-- Begin Supplied material --

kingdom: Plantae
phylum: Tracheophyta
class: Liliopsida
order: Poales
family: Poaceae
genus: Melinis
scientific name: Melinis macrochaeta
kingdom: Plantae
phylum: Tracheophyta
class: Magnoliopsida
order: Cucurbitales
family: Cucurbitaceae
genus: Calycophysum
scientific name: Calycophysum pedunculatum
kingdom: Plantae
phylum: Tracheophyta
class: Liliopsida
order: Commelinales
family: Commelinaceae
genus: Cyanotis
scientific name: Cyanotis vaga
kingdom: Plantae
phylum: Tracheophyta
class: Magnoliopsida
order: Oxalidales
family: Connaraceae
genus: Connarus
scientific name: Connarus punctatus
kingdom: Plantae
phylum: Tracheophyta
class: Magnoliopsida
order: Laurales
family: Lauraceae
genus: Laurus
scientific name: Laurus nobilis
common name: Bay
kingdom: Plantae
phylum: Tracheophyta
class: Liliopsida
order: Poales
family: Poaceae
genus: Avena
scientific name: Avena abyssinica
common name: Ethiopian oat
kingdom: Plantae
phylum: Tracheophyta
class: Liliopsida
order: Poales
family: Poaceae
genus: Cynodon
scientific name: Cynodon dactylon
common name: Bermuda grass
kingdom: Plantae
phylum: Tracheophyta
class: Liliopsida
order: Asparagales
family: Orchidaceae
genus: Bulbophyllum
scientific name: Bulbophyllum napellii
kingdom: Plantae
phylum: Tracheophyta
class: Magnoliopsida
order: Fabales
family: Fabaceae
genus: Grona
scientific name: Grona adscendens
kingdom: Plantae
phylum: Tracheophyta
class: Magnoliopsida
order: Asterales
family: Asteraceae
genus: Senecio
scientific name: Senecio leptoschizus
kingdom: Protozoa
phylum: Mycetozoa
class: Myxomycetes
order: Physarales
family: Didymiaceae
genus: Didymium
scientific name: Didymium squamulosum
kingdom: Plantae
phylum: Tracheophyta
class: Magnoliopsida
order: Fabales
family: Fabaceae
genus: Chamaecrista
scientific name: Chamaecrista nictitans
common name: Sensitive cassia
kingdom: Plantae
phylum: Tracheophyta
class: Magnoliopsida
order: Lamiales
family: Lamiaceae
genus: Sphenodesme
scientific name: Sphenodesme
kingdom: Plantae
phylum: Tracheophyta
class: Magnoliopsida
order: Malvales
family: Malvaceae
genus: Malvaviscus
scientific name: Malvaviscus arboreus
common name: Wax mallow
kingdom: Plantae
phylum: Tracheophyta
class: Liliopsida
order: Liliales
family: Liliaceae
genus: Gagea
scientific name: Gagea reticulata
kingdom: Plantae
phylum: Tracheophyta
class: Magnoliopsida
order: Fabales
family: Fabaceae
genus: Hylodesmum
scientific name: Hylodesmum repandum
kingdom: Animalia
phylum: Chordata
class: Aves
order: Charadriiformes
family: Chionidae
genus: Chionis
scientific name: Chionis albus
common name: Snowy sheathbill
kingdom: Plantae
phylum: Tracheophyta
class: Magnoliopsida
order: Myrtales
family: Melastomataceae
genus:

-- End Supplied material --

__Given exercise__. Copy out every line of the listing above, keeping each word, capital letter, and punctuation mark unchanged.

__Final result__.
kingdom: Plantae
phylum: Tracheophyta
class: Liliopsida
order: Poales
family: Poaceae
genus: Melinis
scientific name: Melinis macrochaeta
kingdom: Plantae
phylum: Tracheophyta
class: Magnoliopsida
order: Cucurbitales
family: Cucurbitaceae
genus: Calycophysum
scientific name: Calycophysum pedunculatum
kingdom: Plantae
phylum: Tracheophyta
class: Liliopsida
order: Commelinales
family: Commelinaceae
genus: Cyanotis
scientific name: Cyanotis vaga
kingdom: Plantae
phylum: Tracheophyta
class: Magnoliopsida
order: Oxalidales
family: Connaraceae
genus: Connarus
scientific name: Connarus punctatus
kingdom: Plantae
phylum: Tracheophyta
class: Magnoliopsida
order: Laurales
family: Lauraceae
genus: Laurus
scientific name: Laurus nobilis
common name: Bay
kingdom: Plantae
phylum: Tracheophyta
class: Liliopsida
order: Poales
family: Poaceae
genus: Avena
scientific name: Avena abyssinica
common name: Ethiopian oat
kingdom: Plantae
phylum: Tracheophyta
class: Liliopsida
order: Poales
family: Poaceae
genus: Cynodon
scientific name: Cynodon dactylon
common name: Bermuda grass
kingdom: Plantae
phylum: Tracheophyta
class: Liliopsida
order: Asparagales
family: Orchidaceae
genus: Bulbophyllum
scientific name: Bulbophyllum napellii
kingdom: Plantae
phylum: Tracheophyta
class: Magnoliopsida
order: Fabales
family: Fabaceae
genus: Grona
scientific name: Grona adscendens
kingdom: Plantae
phylum: Tracheophyta
class: Magnoliopsida
order: Asterales
family: Asteraceae
genus: Senecio
scientific name: Senecio leptoschizus
kingdom: Protozoa
phylum: Mycetozoa
class: Myxomycetes
order: Physarales
family: Didymiaceae
genus: Didymium
scientific name: Didymium squamulosum
kingdom: Plantae
phylum: Tracheophyta
class: Magnoliopsida
order: Fabales
family: Fabaceae
genus: Chamaecrista
scientific name: Chamaecrista nictitans
common name: Sensitive cassia
kingdom: Plantae
phylum: Tracheophyta
class: Magnoliopsida
order: Lamiales
family: Lamiaceae
genus: Sphenodesme
scientific name: Sphenodesme
kingdom: Plantae
phylum: Tracheophyta
class: Magnoliopsida
order: Malvales
family: Malvaceae
genus: Malvaviscus
scientific name: Malvaviscus arboreus
common name: Wax mallow
kingdom: Plantae
phylum: Tracheophyta
class: Liliopsida
order: Liliales
family: Liliaceae
genus: Gagea
scientific name: Gagea reticulata
kingdom: Plantae
phylum: Tracheophyta
class: Magnoliopsida
order: Fabales
family: Fabaceae
genus: Hylodesmum
scientific name: Hylodesmum repandum
kingdom: Animalia
phylum: Chordata
class: Aves
order: Charadriiformes
family: Chionidae
genus: Chionis
scientific name: Chionis albus
common name: Snowy sheathbill
kingdom: Plantae
phylum: Tracheophyta
class: Magnoliopsida
order: Myrtales
family: Melastomataceae
genus:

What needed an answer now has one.